Polaritonic enhancement of metal halide perovskite photovoltaic performance

Clean, renewable solar energy is currently most widely harnessed by silicon solar cells. Competition has emerged over the last decade in the form of halide perovskites (HPs), semiconductors whose excellent physical properties allow for highly efficient, easily fabricated solar cells. In recent years however, improvements in perovskite solar cells have slowed down, as changes to their composition and fabrication method now offer only diminishing returns.

This project will aim to improve the performance of HP solar cells by incorporation of optical cavities to form hybrid light-matter states called 'polaritons'. Optical cavities can be thought of as a trap for light, which bounces between two precisely spaced mirrors many times before escaping. Polaritons are mixed light-matter states which arise from the resonant exchange of energy between an optically bright transition in matter and the confined photonic mode of an optical cavity.

As well as having been previously exploited to achieve lasing in MHPs, the formation of polaritonic states has also been found to alter chemical reactivity in solution-phase systems. This project will apply the same principles to the enhancement of solar cell efficiencies.

The overall aim of this research is to determine how the optoelectronic properties of HPs can be enhanced by harnessing polaritonic effects arising from optical cavities. To achieve this goal, we will construct optical cavities from metallic and dielectric mirrors deposited in-house, sandwiched around HP thin films such that an electromagnetic cavity mode is resonant with the excitonic transition in the HP.

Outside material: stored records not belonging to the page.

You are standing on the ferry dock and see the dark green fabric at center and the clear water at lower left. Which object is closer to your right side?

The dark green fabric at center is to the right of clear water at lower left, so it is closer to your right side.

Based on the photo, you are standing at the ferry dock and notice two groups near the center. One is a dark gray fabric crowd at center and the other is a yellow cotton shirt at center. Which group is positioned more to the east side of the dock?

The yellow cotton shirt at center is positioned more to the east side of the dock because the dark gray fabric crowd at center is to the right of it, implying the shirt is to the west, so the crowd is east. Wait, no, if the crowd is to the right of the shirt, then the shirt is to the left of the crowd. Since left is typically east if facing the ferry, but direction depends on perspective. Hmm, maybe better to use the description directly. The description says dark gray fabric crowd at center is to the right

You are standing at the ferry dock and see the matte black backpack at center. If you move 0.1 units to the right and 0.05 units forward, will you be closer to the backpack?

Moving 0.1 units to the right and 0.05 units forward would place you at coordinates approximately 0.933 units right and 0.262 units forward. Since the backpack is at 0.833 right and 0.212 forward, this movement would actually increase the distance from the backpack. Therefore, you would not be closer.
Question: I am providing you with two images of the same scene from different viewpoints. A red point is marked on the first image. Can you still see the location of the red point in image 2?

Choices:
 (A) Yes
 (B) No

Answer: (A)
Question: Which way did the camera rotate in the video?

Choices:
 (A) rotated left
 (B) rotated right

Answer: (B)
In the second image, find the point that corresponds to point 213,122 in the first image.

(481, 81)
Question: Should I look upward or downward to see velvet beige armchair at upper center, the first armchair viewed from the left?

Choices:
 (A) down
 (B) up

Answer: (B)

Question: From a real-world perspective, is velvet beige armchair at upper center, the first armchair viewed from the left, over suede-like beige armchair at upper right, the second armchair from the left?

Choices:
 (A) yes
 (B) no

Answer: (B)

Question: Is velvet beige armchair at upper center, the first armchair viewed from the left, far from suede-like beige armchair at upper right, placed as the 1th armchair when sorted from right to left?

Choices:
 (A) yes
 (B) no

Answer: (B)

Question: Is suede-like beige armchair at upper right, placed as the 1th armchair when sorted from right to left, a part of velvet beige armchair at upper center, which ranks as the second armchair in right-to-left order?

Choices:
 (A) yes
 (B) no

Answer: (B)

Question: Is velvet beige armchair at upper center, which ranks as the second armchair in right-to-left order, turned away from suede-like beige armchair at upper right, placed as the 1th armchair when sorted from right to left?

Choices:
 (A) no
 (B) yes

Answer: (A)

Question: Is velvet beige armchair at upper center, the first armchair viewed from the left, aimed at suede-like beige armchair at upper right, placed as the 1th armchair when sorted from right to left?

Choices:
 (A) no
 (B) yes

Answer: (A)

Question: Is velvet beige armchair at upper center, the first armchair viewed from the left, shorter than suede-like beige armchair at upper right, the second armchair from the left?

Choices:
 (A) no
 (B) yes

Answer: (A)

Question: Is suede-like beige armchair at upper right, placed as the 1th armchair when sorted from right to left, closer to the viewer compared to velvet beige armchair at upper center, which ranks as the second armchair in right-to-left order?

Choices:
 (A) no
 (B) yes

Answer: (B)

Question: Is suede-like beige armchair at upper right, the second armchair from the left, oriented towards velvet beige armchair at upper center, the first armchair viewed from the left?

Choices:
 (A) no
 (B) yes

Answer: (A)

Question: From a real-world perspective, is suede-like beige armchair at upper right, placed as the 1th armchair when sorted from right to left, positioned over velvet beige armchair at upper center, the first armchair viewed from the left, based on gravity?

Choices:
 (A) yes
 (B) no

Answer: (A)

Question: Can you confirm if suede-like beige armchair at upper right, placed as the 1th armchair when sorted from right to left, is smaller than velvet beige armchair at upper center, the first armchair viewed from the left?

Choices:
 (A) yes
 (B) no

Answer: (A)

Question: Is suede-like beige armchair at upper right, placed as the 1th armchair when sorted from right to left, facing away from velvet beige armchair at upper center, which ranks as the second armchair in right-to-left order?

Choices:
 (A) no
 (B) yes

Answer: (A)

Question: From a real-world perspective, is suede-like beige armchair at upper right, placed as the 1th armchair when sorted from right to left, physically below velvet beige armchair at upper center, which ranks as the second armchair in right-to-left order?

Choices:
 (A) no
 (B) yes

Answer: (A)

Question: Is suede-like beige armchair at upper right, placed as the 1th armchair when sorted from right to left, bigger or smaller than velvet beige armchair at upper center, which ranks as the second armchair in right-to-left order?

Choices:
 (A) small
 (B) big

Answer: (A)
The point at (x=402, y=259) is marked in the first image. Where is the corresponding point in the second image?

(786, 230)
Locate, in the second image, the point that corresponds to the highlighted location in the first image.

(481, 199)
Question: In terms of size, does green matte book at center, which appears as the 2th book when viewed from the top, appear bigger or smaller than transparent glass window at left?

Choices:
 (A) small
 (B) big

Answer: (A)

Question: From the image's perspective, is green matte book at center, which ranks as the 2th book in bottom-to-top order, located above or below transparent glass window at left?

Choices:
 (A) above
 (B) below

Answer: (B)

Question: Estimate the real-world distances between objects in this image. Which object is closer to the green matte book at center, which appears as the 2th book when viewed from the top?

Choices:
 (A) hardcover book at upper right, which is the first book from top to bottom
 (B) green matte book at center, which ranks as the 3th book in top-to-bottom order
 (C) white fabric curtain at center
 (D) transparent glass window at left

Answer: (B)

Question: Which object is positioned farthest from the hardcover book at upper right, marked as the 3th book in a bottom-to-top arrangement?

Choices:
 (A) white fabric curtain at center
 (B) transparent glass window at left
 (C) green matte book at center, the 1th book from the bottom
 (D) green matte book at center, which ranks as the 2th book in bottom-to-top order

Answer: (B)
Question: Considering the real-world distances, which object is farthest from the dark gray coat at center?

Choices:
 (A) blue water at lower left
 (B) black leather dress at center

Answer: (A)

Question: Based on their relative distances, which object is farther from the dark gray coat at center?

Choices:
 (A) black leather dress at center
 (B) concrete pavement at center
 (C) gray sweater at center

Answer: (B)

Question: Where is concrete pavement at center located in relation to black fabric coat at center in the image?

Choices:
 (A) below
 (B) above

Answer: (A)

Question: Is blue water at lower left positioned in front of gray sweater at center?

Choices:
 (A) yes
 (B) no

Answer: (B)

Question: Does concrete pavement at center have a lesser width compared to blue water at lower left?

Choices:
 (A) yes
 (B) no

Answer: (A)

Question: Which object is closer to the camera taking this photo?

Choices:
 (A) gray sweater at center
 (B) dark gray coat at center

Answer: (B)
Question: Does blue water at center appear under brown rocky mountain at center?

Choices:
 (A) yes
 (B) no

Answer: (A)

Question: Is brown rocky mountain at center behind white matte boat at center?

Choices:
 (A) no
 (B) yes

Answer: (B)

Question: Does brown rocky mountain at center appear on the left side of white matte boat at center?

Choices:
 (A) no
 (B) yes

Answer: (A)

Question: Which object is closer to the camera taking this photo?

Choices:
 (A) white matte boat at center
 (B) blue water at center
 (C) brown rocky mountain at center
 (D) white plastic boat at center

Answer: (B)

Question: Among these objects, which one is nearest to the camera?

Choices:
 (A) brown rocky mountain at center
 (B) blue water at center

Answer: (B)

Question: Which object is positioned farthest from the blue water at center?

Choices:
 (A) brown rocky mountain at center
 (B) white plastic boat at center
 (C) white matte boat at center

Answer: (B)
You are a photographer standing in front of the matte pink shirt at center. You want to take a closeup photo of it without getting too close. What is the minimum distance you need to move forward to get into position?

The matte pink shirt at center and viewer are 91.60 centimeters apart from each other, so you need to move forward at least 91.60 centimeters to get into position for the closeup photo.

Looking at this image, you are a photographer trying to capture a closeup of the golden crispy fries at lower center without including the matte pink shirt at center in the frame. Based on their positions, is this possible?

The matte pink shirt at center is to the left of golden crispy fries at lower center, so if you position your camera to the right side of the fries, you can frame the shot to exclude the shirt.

We will then use photoluminescence (PL) and reflectance spectroscopy to observe the formation of exciton-polaritons and interrogate how their presence alters the photophysical properties of the HP materials, ultimately developing quantitative models to interpret and hence control this behaviour. This ambitious project will proceed via the following objectives:

1. Reliably prepare polaritons in three-dimensional HPs. 2. Achieve rational control over the degree of polariton formation in the HP microcavities. 3. Evaluate the influence of polaritonic effects on charge-carrier dynamics in HP thin films.